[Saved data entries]
"""
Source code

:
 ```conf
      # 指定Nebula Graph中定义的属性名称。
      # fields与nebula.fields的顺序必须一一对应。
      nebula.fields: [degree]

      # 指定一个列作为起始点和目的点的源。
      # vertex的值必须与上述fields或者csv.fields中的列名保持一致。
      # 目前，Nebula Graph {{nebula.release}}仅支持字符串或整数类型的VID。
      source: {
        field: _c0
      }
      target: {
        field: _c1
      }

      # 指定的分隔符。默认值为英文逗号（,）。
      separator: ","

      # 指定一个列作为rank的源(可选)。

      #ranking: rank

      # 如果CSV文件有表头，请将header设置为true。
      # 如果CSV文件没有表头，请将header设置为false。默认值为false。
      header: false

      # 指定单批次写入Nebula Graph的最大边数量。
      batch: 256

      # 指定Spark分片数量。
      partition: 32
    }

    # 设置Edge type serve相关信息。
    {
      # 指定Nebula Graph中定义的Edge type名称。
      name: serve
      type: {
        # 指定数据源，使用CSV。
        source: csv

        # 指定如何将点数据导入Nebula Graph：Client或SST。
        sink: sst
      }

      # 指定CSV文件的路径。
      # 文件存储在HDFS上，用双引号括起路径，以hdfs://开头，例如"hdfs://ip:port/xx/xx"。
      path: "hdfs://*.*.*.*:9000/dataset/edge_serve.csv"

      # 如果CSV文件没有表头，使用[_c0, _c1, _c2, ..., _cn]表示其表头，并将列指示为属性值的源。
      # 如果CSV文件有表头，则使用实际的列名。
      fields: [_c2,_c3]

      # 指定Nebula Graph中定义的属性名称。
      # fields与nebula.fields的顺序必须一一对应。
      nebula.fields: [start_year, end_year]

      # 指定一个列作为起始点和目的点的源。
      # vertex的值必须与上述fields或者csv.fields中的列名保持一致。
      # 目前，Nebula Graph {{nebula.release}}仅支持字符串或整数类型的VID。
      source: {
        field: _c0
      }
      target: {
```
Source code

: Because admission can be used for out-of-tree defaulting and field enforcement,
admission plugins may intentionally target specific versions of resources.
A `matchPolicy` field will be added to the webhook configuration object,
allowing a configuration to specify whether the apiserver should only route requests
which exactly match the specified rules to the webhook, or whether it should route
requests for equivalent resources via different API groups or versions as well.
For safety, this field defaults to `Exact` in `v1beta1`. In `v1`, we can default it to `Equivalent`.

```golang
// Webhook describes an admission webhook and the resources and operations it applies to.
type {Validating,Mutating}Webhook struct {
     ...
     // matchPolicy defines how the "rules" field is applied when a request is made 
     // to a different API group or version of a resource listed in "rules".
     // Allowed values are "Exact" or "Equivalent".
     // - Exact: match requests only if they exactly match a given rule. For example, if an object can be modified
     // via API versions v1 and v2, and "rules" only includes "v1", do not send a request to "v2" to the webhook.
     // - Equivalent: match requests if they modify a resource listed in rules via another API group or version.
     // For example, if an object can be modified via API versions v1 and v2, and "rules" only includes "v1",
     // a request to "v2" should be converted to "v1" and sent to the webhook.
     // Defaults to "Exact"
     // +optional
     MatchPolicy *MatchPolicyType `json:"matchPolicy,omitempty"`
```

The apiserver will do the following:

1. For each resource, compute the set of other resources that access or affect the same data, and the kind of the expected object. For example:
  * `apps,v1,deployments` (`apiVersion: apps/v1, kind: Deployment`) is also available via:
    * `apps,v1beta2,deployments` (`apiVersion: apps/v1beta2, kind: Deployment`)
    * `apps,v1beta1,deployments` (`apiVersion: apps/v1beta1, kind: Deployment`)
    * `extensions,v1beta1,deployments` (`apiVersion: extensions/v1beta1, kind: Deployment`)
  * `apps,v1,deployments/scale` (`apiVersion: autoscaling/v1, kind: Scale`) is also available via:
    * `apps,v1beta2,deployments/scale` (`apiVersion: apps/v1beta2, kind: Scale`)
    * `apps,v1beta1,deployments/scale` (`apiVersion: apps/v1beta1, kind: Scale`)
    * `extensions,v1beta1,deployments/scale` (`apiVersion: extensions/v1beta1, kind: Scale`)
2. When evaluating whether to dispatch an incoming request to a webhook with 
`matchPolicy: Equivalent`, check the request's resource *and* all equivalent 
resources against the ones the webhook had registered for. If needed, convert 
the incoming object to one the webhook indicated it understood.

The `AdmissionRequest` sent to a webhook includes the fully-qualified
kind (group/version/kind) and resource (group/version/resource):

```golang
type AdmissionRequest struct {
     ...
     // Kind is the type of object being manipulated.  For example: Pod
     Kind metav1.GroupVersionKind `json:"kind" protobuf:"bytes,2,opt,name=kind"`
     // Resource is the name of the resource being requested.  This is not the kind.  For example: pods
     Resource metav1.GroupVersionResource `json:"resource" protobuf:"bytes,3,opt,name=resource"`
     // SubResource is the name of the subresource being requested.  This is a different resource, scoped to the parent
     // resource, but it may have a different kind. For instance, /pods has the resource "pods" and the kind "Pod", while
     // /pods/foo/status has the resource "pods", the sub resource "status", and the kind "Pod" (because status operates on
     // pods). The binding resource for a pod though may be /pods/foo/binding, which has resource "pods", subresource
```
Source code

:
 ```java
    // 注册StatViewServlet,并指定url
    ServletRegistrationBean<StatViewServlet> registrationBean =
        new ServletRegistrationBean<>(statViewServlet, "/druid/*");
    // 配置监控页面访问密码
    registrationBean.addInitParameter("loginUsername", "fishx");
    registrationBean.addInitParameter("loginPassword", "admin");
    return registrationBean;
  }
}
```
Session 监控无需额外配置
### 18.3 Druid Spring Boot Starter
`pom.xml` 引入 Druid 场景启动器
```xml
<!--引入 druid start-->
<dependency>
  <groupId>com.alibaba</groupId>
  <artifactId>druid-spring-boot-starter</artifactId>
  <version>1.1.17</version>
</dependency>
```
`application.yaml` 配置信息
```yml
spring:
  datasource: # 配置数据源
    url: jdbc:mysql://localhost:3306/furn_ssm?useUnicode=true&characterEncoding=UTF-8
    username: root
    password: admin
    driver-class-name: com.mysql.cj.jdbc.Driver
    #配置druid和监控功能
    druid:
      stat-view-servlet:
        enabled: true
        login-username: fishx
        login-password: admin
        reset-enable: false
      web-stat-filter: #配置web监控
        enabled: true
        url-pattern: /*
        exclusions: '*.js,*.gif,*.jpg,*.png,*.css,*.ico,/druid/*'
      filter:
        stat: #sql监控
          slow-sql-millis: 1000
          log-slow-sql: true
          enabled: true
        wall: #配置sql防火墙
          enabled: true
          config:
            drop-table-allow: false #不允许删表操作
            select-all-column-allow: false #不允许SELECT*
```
"""
## Assignment
Repeat the records above exactly, leaving none out.

## Task response
Source code

:
 ```conf
      # 指定Nebula Graph中定义的属性名称。
      # fields与nebula.fields的顺序必须一一对应。
      nebula.fields: [degree]

      # 指定一个列作为起始点和目的点的源。
      # vertex的值必须与上述fields或者csv.fields中的列名保持一致。
      # 目前，Nebula Graph {{nebula.release}}仅支持字符串或整数类型的VID。
      source: {
        field: _c0
      }
      target: {
        field: _c1
      }

      # 指定的分隔符。默认值为英文逗号（,）。
      separator: ","

      # 指定一个列作为rank的源(可选)。

      #ranking: rank

      # 如果CSV文件有表头，请将header设置为true。
      # 如果CSV文件没有表头，请将header设置为false。默认值为false。
      header: false

      # 指定单批次写入Nebula Graph的最大边数量。
      batch: 256

      # 指定Spark分片数量。
      partition: 32
    }

    # 设置Edge type serve相关信息。
    {
      # 指定Nebula Graph中定义的Edge type名称。
      name: serve
      type: {
        # 指定数据源，使用CSV。
        source: csv

        # 指定如何将点数据导入Nebula Graph：Client或SST。
        sink: sst
      }

      # 指定CSV文件的路径。
      # 文件存储在HDFS上，用双引号括起路径，以hdfs://开头，例如"hdfs://ip:port/xx/xx"。
      path: "hdfs://*.*.*.*:9000/dataset/edge_serve.csv"

      # 如果CSV文件没有表头，使用[_c0, _c1, _c2, ..., _cn]表示其表头，并将列指示为属性值的源。
      # 如果CSV文件有表头，则使用实际的列名。
      fields: [_c2,_c3]

      # 指定Nebula Graph中定义的属性名称。
      # fields与nebula.fields的顺序必须一一对应。
      nebula.fields: [start_year, end_year]

      # 指定一个列作为起始点和目的点的源。
      # vertex的值必须与上述fields或者csv.fields中的列名保持一致。
      # 目前，Nebula Graph {{nebula.release}}仅支持字符串或整数类型的VID。
      source: {
        field: _c0
      }
      target: {
```
Source code

: Because admission can be used for out-of-tree defaulting and field enforcement,
admission plugins may intentionally target specific versions of resources.
A `matchPolicy` field will be added to the webhook configuration object,
allowing a configuration to specify whether the apiserver should only route requests
which exactly match the specified rules to the webhook, or whether it should route
requests for equivalent resources via different API groups or versions as well.
For safety, this field defaults to `Exact` in `v1beta1`. In `v1`, we can default it to `Equivalent`.

```golang
// Webhook describes an admission webhook and the resources and operations it applies to.
type {Validating,Mutating}Webhook struct {
     ...
     // matchPolicy defines how the "rules" field is applied when a request is made 
     // to a different API group or version of a resource listed in "rules".
     // Allowed values are "Exact" or "Equivalent".
     // - Exact: match requests only if they exactly match a given rule. For example, if an object can be modified
     // via API versions v1 and v2, and "rules" only includes "v1", do not send a request to "v2" to the webhook.
     // - Equivalent: match requests if they modify a resource listed in rules via another API group or version.
     // For example, if an object can be modified via API versions v1 and v2, and "rules" only includes "v1",
     // a request to "v2" should be converted to "v1" and sent to the webhook.
     // Defaults to "Exact"
     // +optional
     MatchPolicy *MatchPolicyType `json:"matchPolicy,omitempty"`
```

The apiserver will do the following:

1. For each resource, compute the set of other resources that access or affect the same data, and the kind of the expected object. For example:
  * `apps,v1,deployments` (`apiVersion: apps/v1, kind: Deployment`) is also available via:
    * `apps,v1beta2,deployments` (`apiVersion: apps/v1beta2, kind: Deployment`)
    * `apps,v1beta1,deployments` (`apiVersion: apps/v1beta1, kind: Deployment`)
    * `extensions,v1beta1,deployments` (`apiVersion: extensions/v1beta1, kind: Deployment`)
  * `apps,v1,deployments/scale` (`apiVersion: autoscaling/v1, kind: Scale`) is also available via:
    * `apps,v1beta2,deployments/scale` (`apiVersion: apps/v1beta2, kind: Scale`)
    * `apps,v1beta1,deployments/scale` (`apiVersion: apps/v1beta1, kind: Scale`)
    * `extensions,v1beta1,deployments/scale` (`apiVersion: extensions/v1beta1, kind: Scale`)
2. When evaluating whether to dispatch an incoming request to a webhook with 
`matchPolicy: Equivalent`, check the request's resource *and* all equivalent 
resources against the ones the webhook had registered for. If needed, convert 
the incoming object to one the webhook indicated it understood.

The `AdmissionRequest` sent to a webhook includes the fully-qualified
kind (group/version/kind) and resource (group/version/resource):

```golang
type AdmissionRequest struct {
     ...
     // Kind is the type of object being manipulated.  For example: Pod
     Kind metav1.GroupVersionKind `json:"kind" protobuf:"bytes,2,opt,name=kind"`
     // Resource is the name of the resource being requested.  This is not the kind.  For example: pods
     Resource metav1.GroupVersionResource `json:"resource" protobuf:"bytes,3,opt,name=resource"`
     // SubResource is the name of the subresource being requested.  This is a different resource, scoped to the parent
     // resource, but it may have a different kind. For instance, /pods has the resource "pods" and the kind "Pod", while
     // /pods/foo/status has the resource "pods", the sub resource "status", and the kind "Pod" (because status operates on
     // pods). The binding resource for a pod though may be /pods/foo/binding, which has resource "pods", subresource
```
Source code

:
 ```java
    // 注册StatViewServlet,并指定url
    ServletRegistrationBean<StatViewServlet> registrationBean =
        new ServletRegistrationBean<>(statViewServlet, "/druid/*");
    // 配置监控页面访问密码
    registrationBean.addInitParameter("loginUsername", "fishx");
    registrationBean.addInitParameter("loginPassword", "admin");
    return registrationBean;
  }
}
```
Session 监控无需额外配置
### 18.3 Druid Spring Boot Starter
`pom.xml` 引入 Druid 场景启动器
```xml
<!--引入 druid start-->
<dependency>
  <groupId>com.alibaba</groupId>
  <artifactId>druid-spring-boot-starter</artifactId>
  <version>1.1.17</version>
</dependency>
```
`application.yaml` 配置信息
```yml
spring:
  datasource: # 配置数据源
    url: jdbc:mysql://localhost:3306/furn_ssm?useUnicode=true&characterEncoding=UTF-8
    username: root
    password: admin
    driver-class-name: com.mysql.cj.jdbc.Driver
    #配置druid和监控功能
    druid:
      stat-view-servlet:
        enabled: true
        login-username: fishx
        login-password: admin
        reset-enable: false
      web-stat-filter: #配置web监控
        enabled: true
        url-pattern: /*
        exclusions: '*.js,*.gif,*.jpg,*.png,*.css,*.ico,/druid/*'
      filter:
        stat: #sql监控
          slow-sql-millis: 1000
          log-slow-sql: true
          enabled: true
        wall: #配置sql防火墙
          enabled: true
          config:
            drop-table-allow: false #不允许删表操作
            select-all-column-allow: false #不允许SELECT*
```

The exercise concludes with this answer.